Citing urgent actions that must be taken to avert production and major food inflation crisis, they proposed the wider adoption of the agriculture value chain intervention model developed by the Senegalese government. The Senegal Agriculture Programme (SAP) provides access to key inputs such as seeds, and fertilizers, as well as technical and marketing assistance for local smallholder farmers.

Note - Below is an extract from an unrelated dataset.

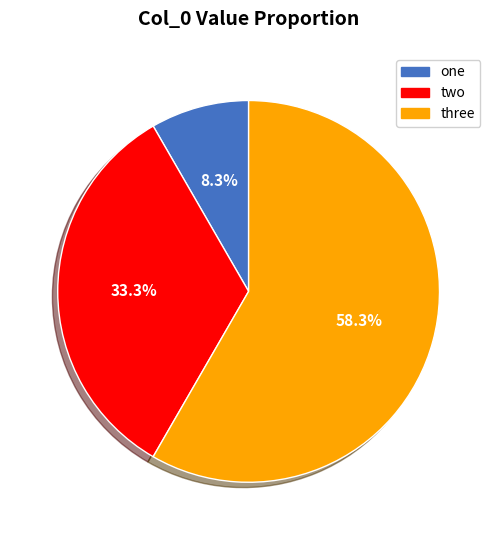

To the nearest percent, what is the combined percentage of three and one?

67%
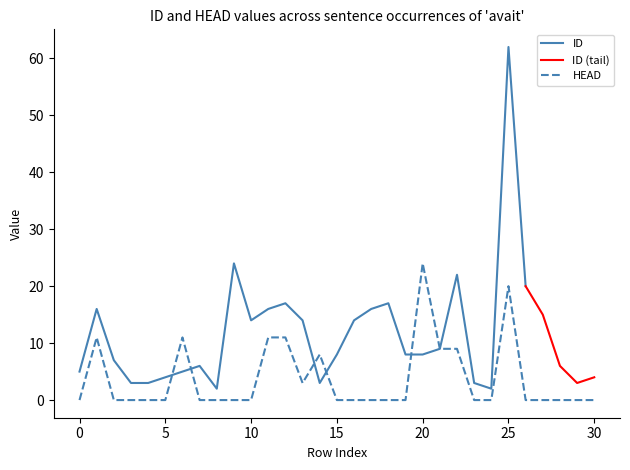

True or false: HEAD and ID intersect in this chart.

True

Other measures proposed by the analysts to help the millers, bakers and consumers include the removal of the 15 per cent cassava levy imposed on the importation of wheat grain, increased access to forex through the Import and Export (I&E) window, tax concessions in line with the key backward integration programmes index and provision of logistics support, among others.

Wheat farm
Wheat farm

While making a case for the removal of the 15 per cent cassava levy in a recent interview, National Secretary-General of the Association of Master Bakers and Caterers of Nigeria (ABCON), Jude Okafor said: “We had earlier made a plea to the government to cancel the 15 per cent wheat and cassava levy.”

They further argued that the 15 per cent cassava levy was meant to drive up local cassava production to the point of substituting cassava flour for wheat flour in most bakery products, but there has been no significant improvement in the cassava value chain since the introduction of the cassava substitution policy and the levy.

Considering the crisis in Ukraine and the global food crisis, the experts urged the Federal Government to reconsider the removal of the 15 per cent wheat import levy, stressing: “This is necessary to prevent a wider supply chain breakdown and recession.”